##### Text shown

President Obamafinally attached his name to a Democratic bill yesterday, released as an “opening bid” ahead of Thursday’s bipartisan health care summit. The 10-year, $1 trillion plan would cover 31 million now-uninsured Americans, drive down costs for everyone else, and eventually reduce the deficit, the administration said. Many GOPers immediately cried foul, calling the bill expensive and too ambitious to succeed.
Here’s what some opinionaters are opining:
USA Today’s editorial board argues the proposal passes the smell test: “Would it produce a health care system better than today's — one that would leave people confident that they could get high-quality care at a reasonable price? The answer is yes,” they write. The bill does not curb medical inflation enough, they write, but “would improve the lives of tens of millions of people without increasing the budget deficit.” In contrast, the “most coherent” GOP bill would only cover 3 million more people, they write.
The Wall Street Journal’s editorial board fears what's coming is a “planned medical economy, which will reduce choice and quality.” They predict a new federal board with the power to nix health insurers’ rate-increases could lead to a “cascade of bankruptcies.” “The larger political message of this new proposal is that Mr. Obama and Democrats have no intention of compromising on an incremental reform, or of listening to Republican, or any other, ideas on health care,” they write.

##########

Required actions>
#1 Answer these from the article on Obama's health care bill:
(a) How many now-uninsured Americans would the plan cover?
(b) According to USA Today's editorial board, how many more people would the "most coherent" GOP bill cover?
(c) What does the Wall Street Journal's editorial board say a new federal board able to nix insurers' rate increases could lead to?
#2 From the article on Obama's health care bill, copy the stretch from "Here’s what some" through "people, they write.".
#3 Pick up the article on Obama's health care bill where it stops and keep writing.
The data plays no part in any of this.

##### Supplied entries

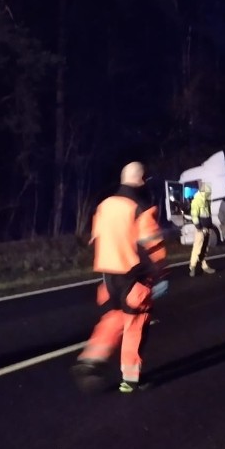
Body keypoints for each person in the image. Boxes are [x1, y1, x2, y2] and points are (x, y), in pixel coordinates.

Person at [71, 161, 167, 394]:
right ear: (141, 180)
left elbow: (96, 238)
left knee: (113, 318)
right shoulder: (140, 206)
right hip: (134, 275)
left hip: (108, 275)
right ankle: (131, 380)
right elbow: (151, 245)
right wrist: (161, 273)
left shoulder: (104, 205)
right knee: (136, 322)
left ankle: (91, 359)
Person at [189, 182, 216, 277]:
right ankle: (192, 267)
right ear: (204, 192)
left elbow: (208, 215)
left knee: (205, 248)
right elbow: (194, 216)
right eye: (208, 193)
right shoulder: (196, 201)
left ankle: (204, 266)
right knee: (197, 248)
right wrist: (199, 228)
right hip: (200, 229)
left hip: (207, 228)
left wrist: (210, 227)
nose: (209, 195)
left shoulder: (206, 201)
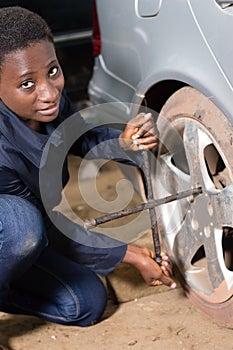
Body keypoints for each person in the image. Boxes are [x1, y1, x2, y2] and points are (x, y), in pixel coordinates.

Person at [0, 5, 176, 335]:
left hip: (17, 242)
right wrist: (131, 255)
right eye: (27, 83)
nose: (49, 92)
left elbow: (77, 139)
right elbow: (46, 228)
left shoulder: (47, 102)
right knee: (20, 223)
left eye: (52, 71)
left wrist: (123, 145)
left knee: (85, 303)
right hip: (14, 230)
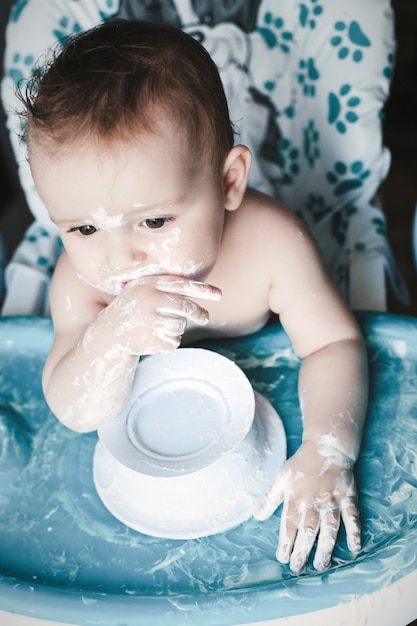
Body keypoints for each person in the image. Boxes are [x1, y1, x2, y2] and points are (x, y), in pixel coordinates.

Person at [22, 19, 368, 575]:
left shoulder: (273, 246)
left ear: (229, 183)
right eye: (83, 229)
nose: (119, 260)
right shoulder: (81, 284)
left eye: (153, 220)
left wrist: (328, 449)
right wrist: (109, 338)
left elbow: (334, 341)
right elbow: (72, 408)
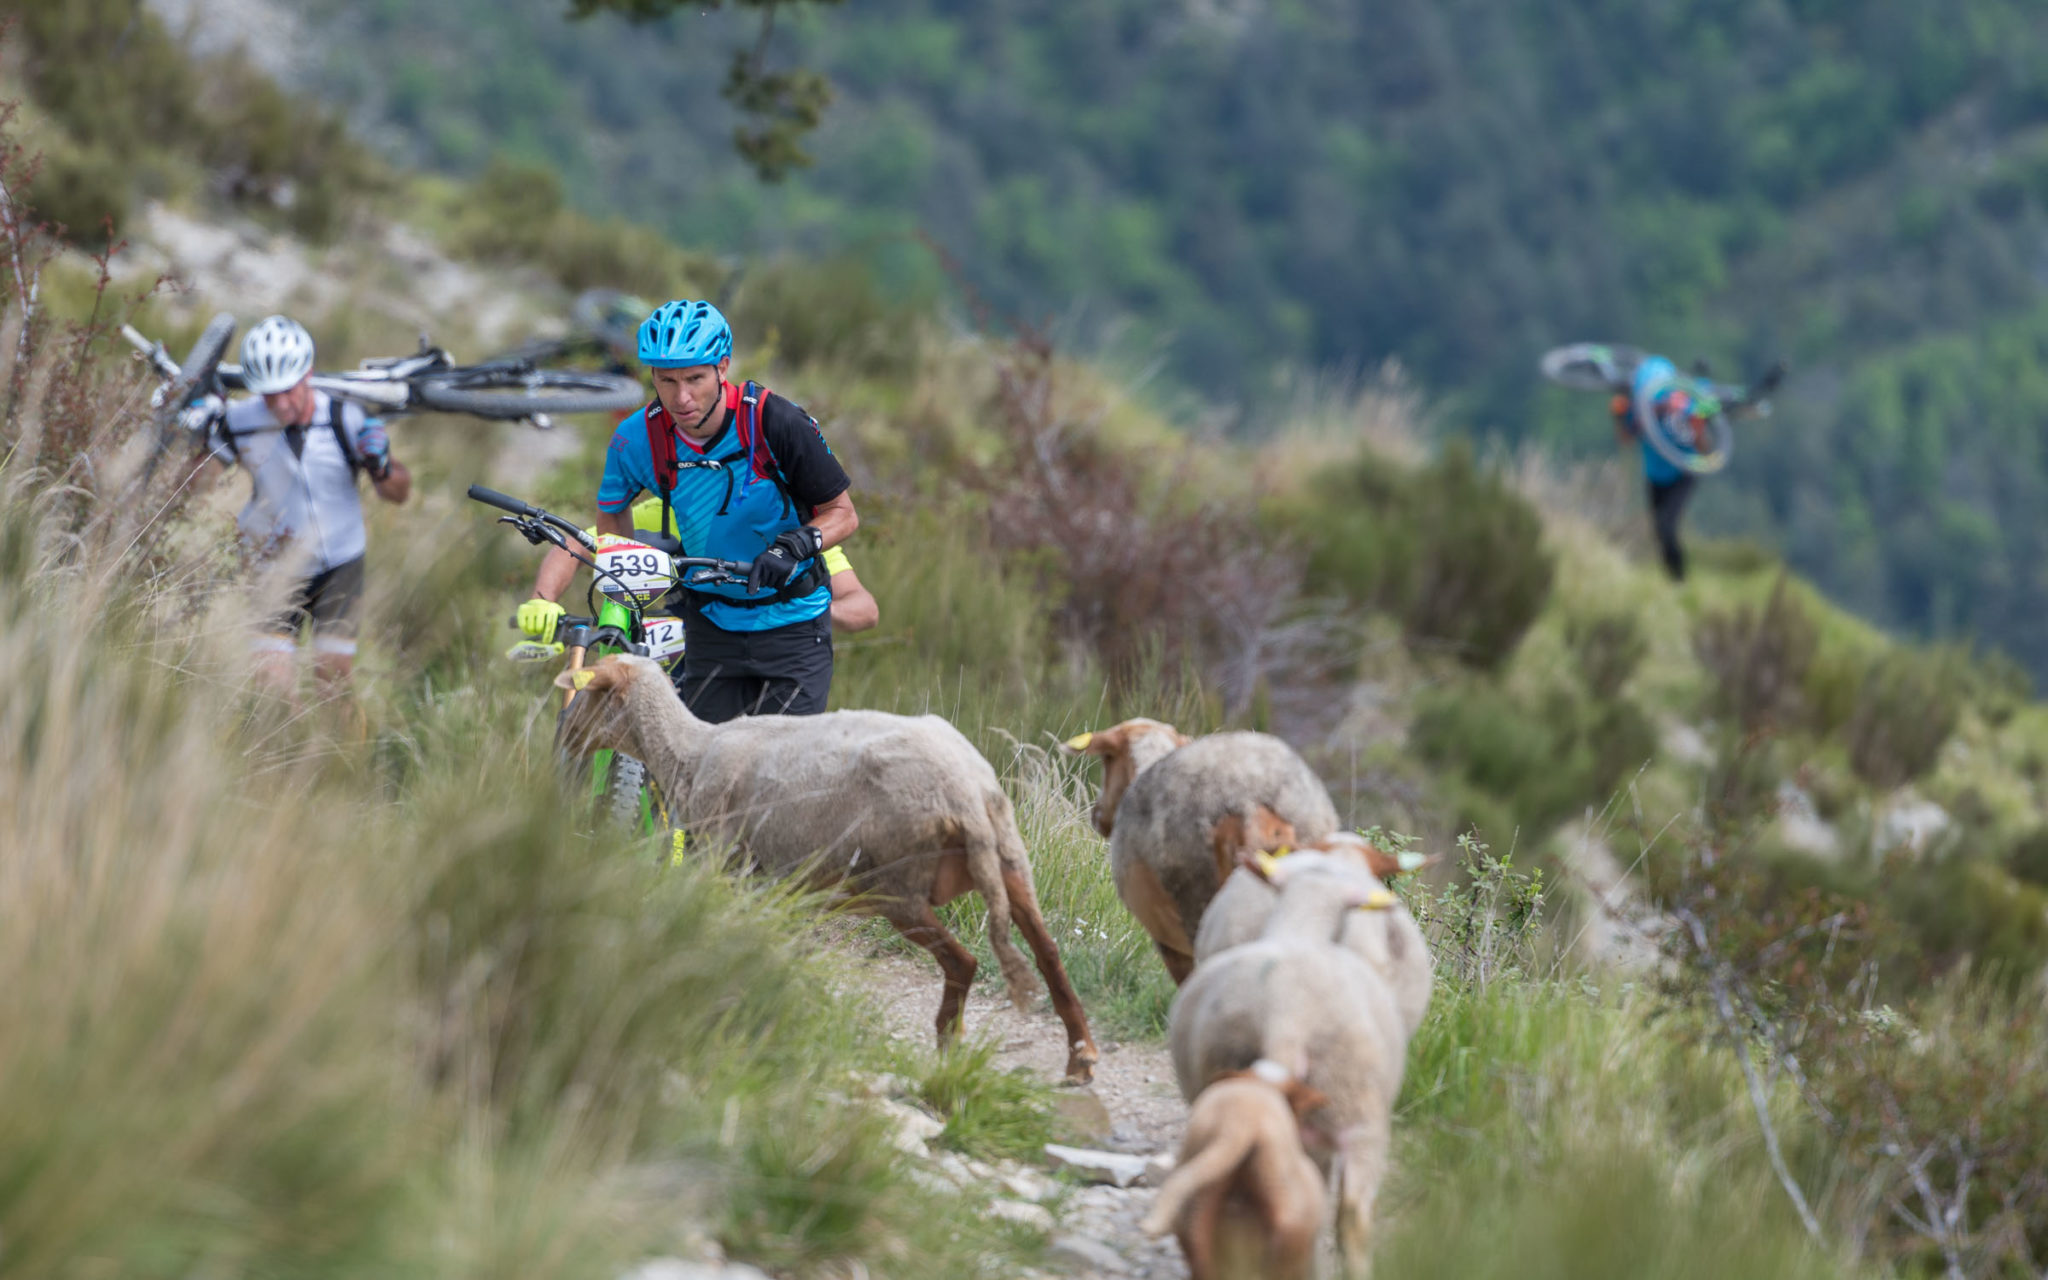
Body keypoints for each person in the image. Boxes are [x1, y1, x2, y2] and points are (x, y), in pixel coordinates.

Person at [516, 299, 858, 721]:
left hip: (793, 625)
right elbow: (609, 522)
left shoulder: (777, 423)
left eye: (695, 379)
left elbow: (843, 513)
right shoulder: (635, 438)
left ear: (723, 367)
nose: (682, 398)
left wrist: (793, 546)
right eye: (666, 380)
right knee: (695, 774)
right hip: (711, 625)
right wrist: (621, 591)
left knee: (781, 774)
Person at [197, 315, 411, 693]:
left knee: (332, 680)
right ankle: (287, 751)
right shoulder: (239, 421)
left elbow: (399, 492)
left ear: (308, 372)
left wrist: (380, 465)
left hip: (340, 563)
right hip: (271, 563)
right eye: (267, 393)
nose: (279, 403)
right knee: (271, 686)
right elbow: (195, 484)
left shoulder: (344, 417)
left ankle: (344, 752)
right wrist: (194, 430)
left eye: (288, 390)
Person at [517, 493, 878, 635]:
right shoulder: (671, 512)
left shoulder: (793, 526)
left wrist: (798, 608)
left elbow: (864, 608)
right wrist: (542, 598)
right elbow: (578, 542)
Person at [1611, 354, 1709, 582]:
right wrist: (1618, 416)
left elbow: (1705, 450)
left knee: (1667, 527)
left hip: (1682, 473)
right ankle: (1672, 581)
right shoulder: (1637, 412)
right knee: (1659, 533)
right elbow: (1626, 439)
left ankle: (1679, 581)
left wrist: (1697, 426)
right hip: (1654, 476)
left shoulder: (1685, 405)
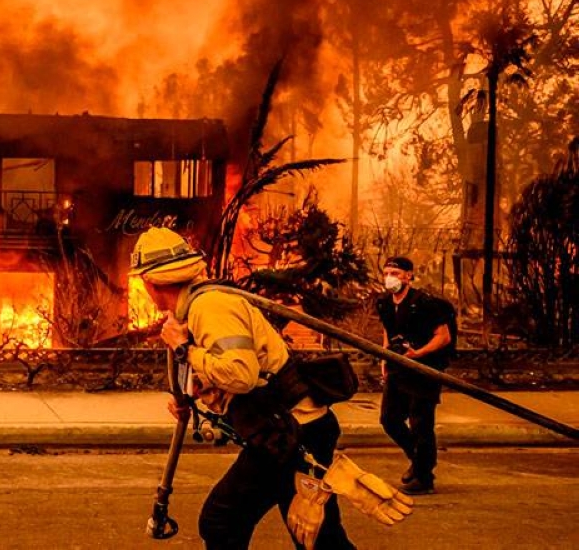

##########

Answers to the problems>
#1
(a) 31 million
(b) 3 million
(c) A "cascade of bankruptcies"

#2
Here’s what some opinionaters are opining:
USA Today’s editorial board argues the proposal passes the smell test: “Would it produce a health care system better than today's — one that would leave people confident that they could get high-quality care at a reasonable price? The answer is yes,” they write. The bill does not curb medical inflation enough, they write, but “would improve the lives of tens of millions of people without increasing the budget deficit.” In contrast, the “most coherent” GOP bill would only cover 3 million more people, they write.

#3
The New York Times’ editorial board loves the plan for a new federal insurance board and urges Obama to “stiffen the spines of any wavering Democrats” to get health care done. “If the Republicans resort to filibusters to block passage, the Democrats should use a budget reconciliation procedure that requires only a majority vote for passage in the Senate,” they write. “This may be the last best chance for decades to come to reform the nation’s broken health care system. Mr. Obama and Democratic leaders should fight to win.”
Hot Air blogger Allahpundit surveys leading conservative critics of the bill and finds a lot of reasons for concern. Obama’s insurance board is designed to chip away at the health insurance industry until it crumbles and “America will come begging for a public plan soon enough,” Allahpundit concludes. “Another reason why Thursday’s O-Care summit is useless: The new bill that’s supposed to provide a starting point for negotiations will come without any pricetag attached.” Translation: the non-partisan Congressional Budget Organization still needs time to come up with the bill’s cost estimate, so Democrats' projections don't hold water yet.